====== Trecho

Disciplina da pureza

Disciplina da pureza


Na presença do Senhor há cura, mas há que se reconhecer os próprios erros. Quando arrependidos, o sangue de Jesus Cristo nos purifica de todo o pecado

O espanto do rei Salomão diante da aproximação da amada Sulamita leva-o a
descrevê-la como um exército triunfante (Cantares 6.10), com o brilho de uma cidade situada sobre os montes, comparando-a com as edificações magníficas de Tirza e de Jerusalém, impossíveis de serem escondidas (Mateus 5.14). Ela é brilhante como o sol. Para descrever tal brilho, o escritor opta pelo termo ‘bar’, o mesmo encontrado no Salmo 24.4 (“aquele que é limpo e puro de coração”) e que tem o sentido de amado, escolhido, puro e limpo. A palavra denota uma posição de destaque baseada na pureza da amada e a conservação dessa característica é a causa de seu triunfo. A noiva brilha em sua pureza, vence ao conservar-se pura, revelando-se como “a mais querida” diante dos olhos do noivo.

Dentre as chamadas Disciplinas Espirituais, destaca-se a Disciplina da Pureza como área de conhecimento espiritual necessária à Igreja do Senhor, especialmente quando se abrevia o momento do reencontro e bodas. O brilho não pode ser obtido por meio de obras, conhecimento humano, capacitações variadas, instrumentalidade para feitos sobrenaturais ou conquistas, mas a pureza, valor tantas vezes desprezado, cuida em promovê-lo.

“Porque estou zeloso de vós com zelo de Deus; porque vos tenho preparado para vos apresentar como uma virgem pura a um marido, a saber, a Cristo” (2 Coríntios 11.2).

Definição: a Disciplina da Pureza é a área de prática de purificação na vida de um fiel, de­finindo o exercício diário e constante do processo de manutenção de uma vida santa pelo afastamento do mal e pela remoção criteriosa de todo o pensamento, sentimento e prática que sejam condenadas pela Palavra de Deus. A Santidade do Senhor é o modelo último daquele que se aplica à busca da pureza, o autoexame torna-se rotina e o arrependimento e o perdão mostram-se necessários e tornam-se constantes. Quando bem aplicada, a Disciplina da Pureza não conduz ao orgulho espiritual, mas a uma atitude singela de humildade diante do desafio de buscar aproximação e intimidade com Aquele que é Santo.

============

• Questões propostas:
1. Liste todas as referências bíblicas citadas no trecho sobre a Disciplina da Pureza.
2. Reproduza fielmente a listagem, desde o início até a linha com "road: (256, 279)", incluída, sem as imagens.

====== Linhas de dados

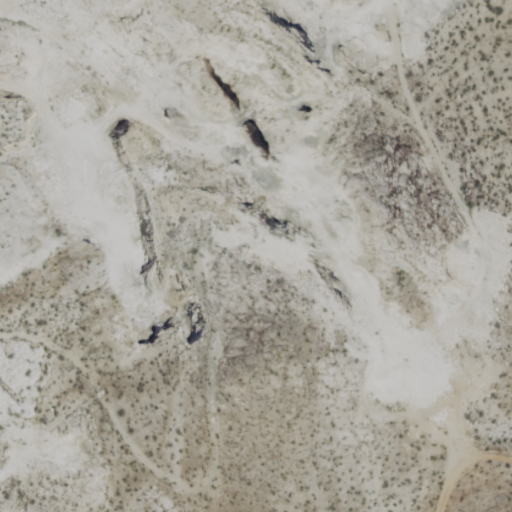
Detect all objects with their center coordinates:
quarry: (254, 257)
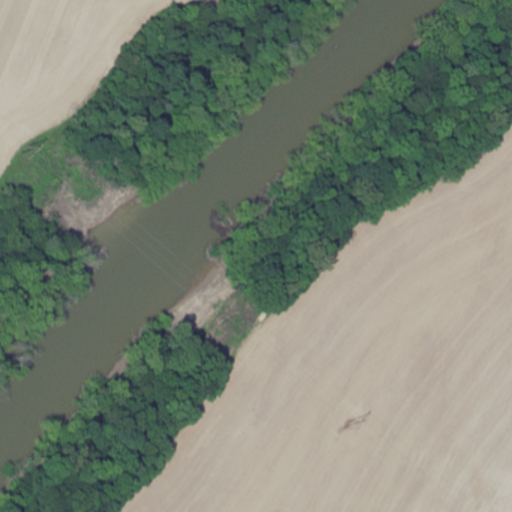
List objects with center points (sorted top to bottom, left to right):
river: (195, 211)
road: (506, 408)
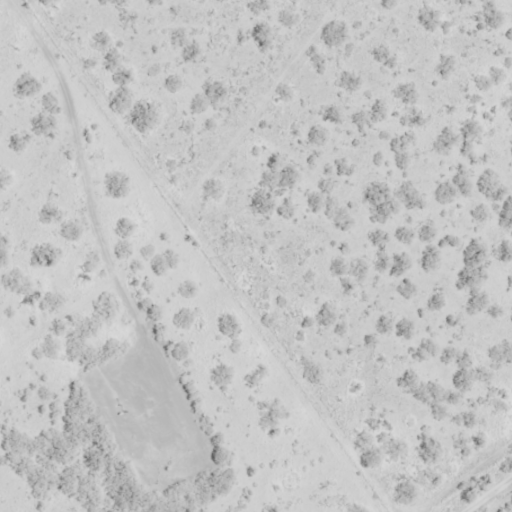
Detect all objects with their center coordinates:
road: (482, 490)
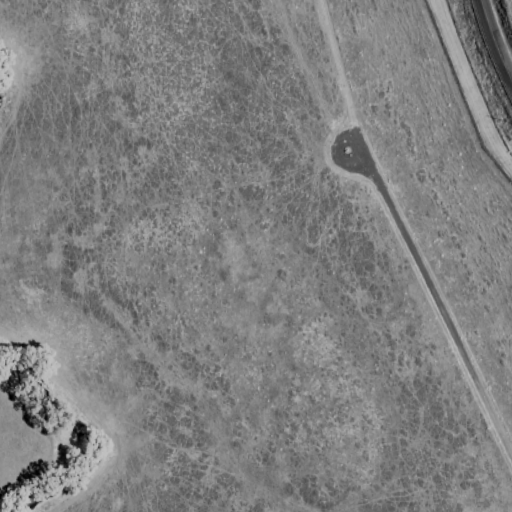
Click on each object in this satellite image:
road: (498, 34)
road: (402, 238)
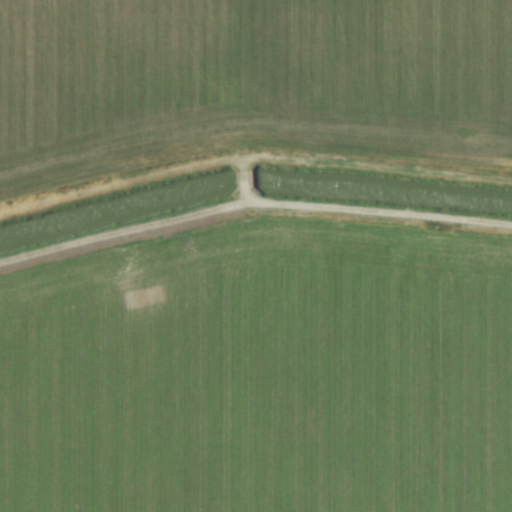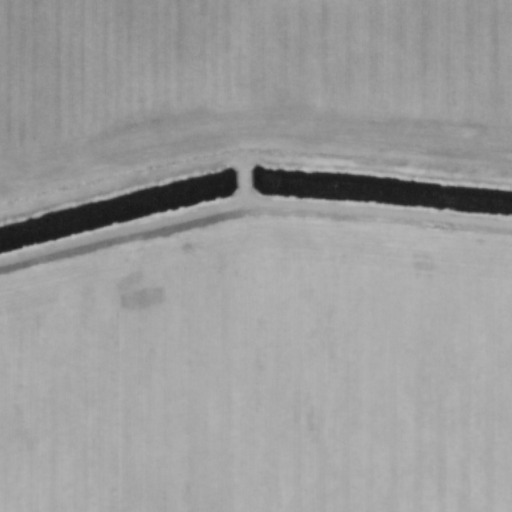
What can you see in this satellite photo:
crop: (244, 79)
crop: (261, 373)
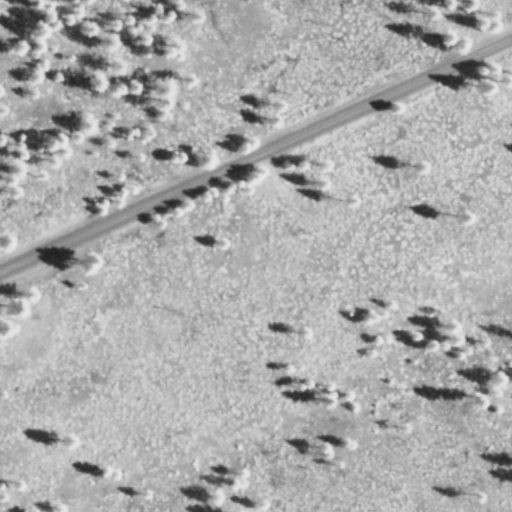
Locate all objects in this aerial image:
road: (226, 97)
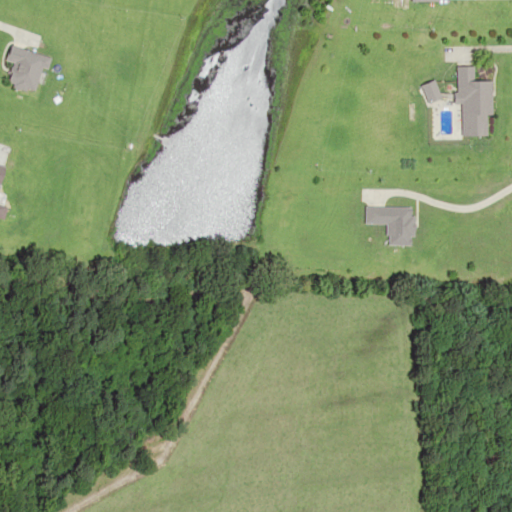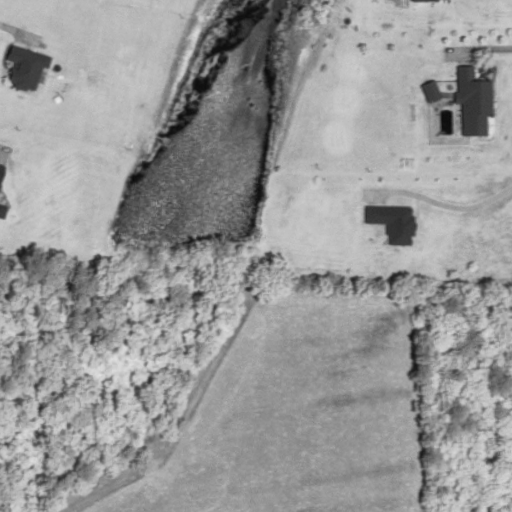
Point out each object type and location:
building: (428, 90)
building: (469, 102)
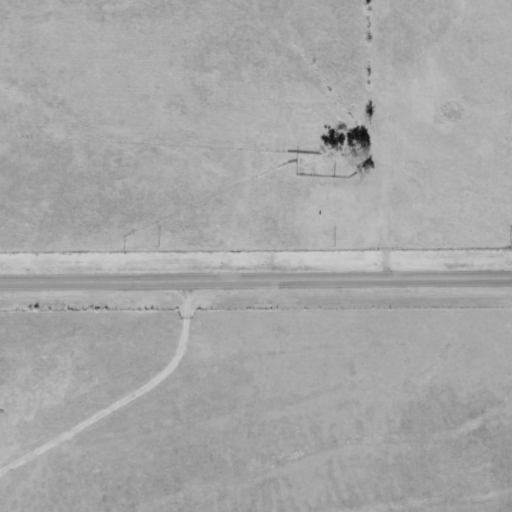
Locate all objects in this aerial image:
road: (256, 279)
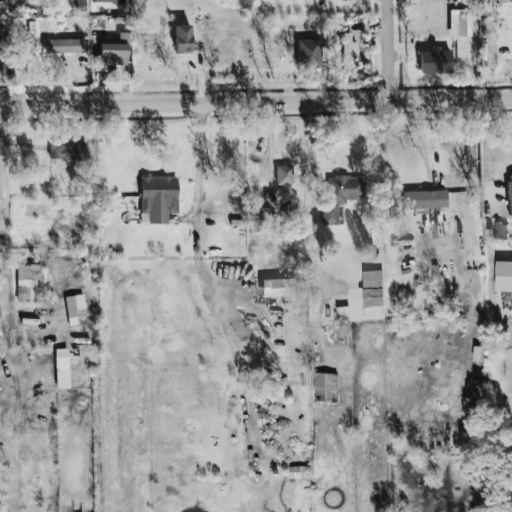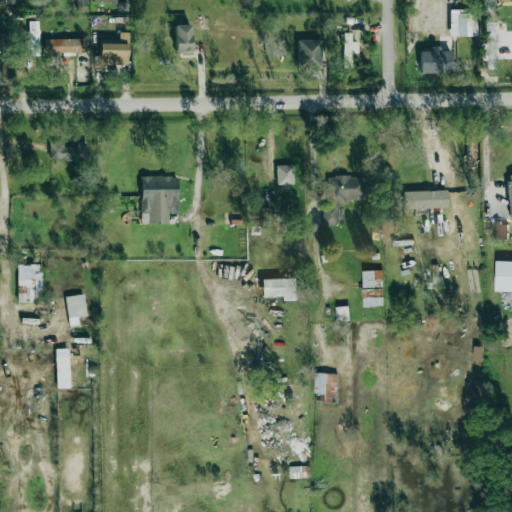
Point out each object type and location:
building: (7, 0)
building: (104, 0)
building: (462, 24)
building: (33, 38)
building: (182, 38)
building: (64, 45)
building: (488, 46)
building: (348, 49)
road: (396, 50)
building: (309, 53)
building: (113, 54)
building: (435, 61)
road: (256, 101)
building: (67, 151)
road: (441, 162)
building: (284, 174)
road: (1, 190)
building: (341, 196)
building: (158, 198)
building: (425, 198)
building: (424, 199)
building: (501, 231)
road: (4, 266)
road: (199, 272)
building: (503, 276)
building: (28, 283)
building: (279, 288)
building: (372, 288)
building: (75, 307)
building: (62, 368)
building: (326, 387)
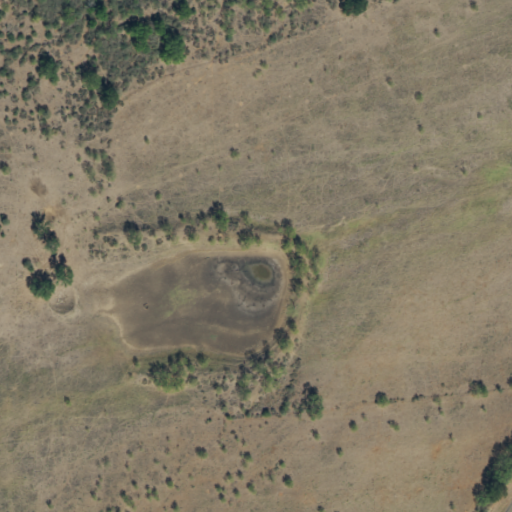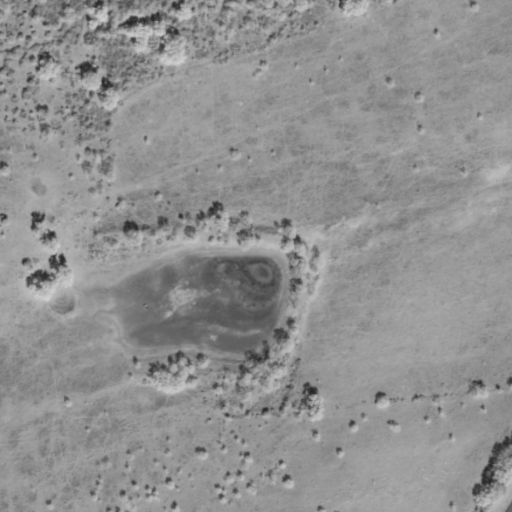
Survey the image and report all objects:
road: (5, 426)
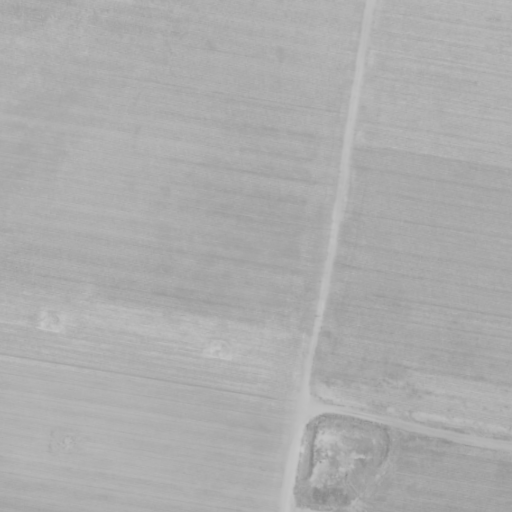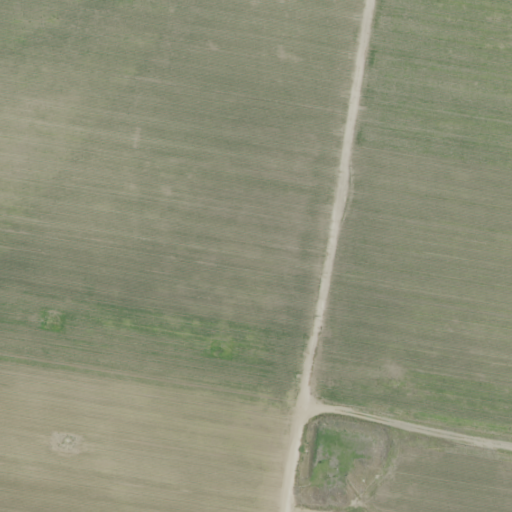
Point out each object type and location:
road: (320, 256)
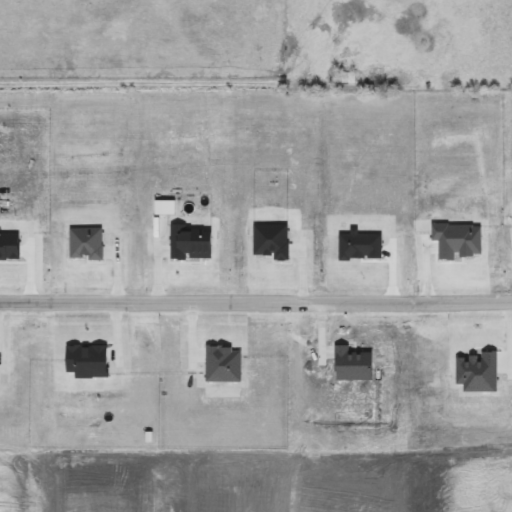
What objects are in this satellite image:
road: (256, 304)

============

• Respostas por tarefa:
1.
Cantares 6.10
Mateus 5.14
Salmo 24.4
2 Coríntios 11.2

2.
Detect all objects with their center coordinates:
quarry: (254, 257)
List objects with center points (sorted top to bottom, left to right):
river: (195, 211)
road: (506, 408)
Detect all objects with their center coordinates:
road: (482, 490)
Click on each object in this satellite image:
road: (498, 34)
road: (402, 238)
What can you see in this satellite photo:
crop: (244, 79)
crop: (261, 373)
Locate all objects in this aerial image:
road: (226, 97)
Point out each object type and location:
building: (428, 90)
building: (469, 102)
Locate all objects in this aerial image:
road: (256, 279)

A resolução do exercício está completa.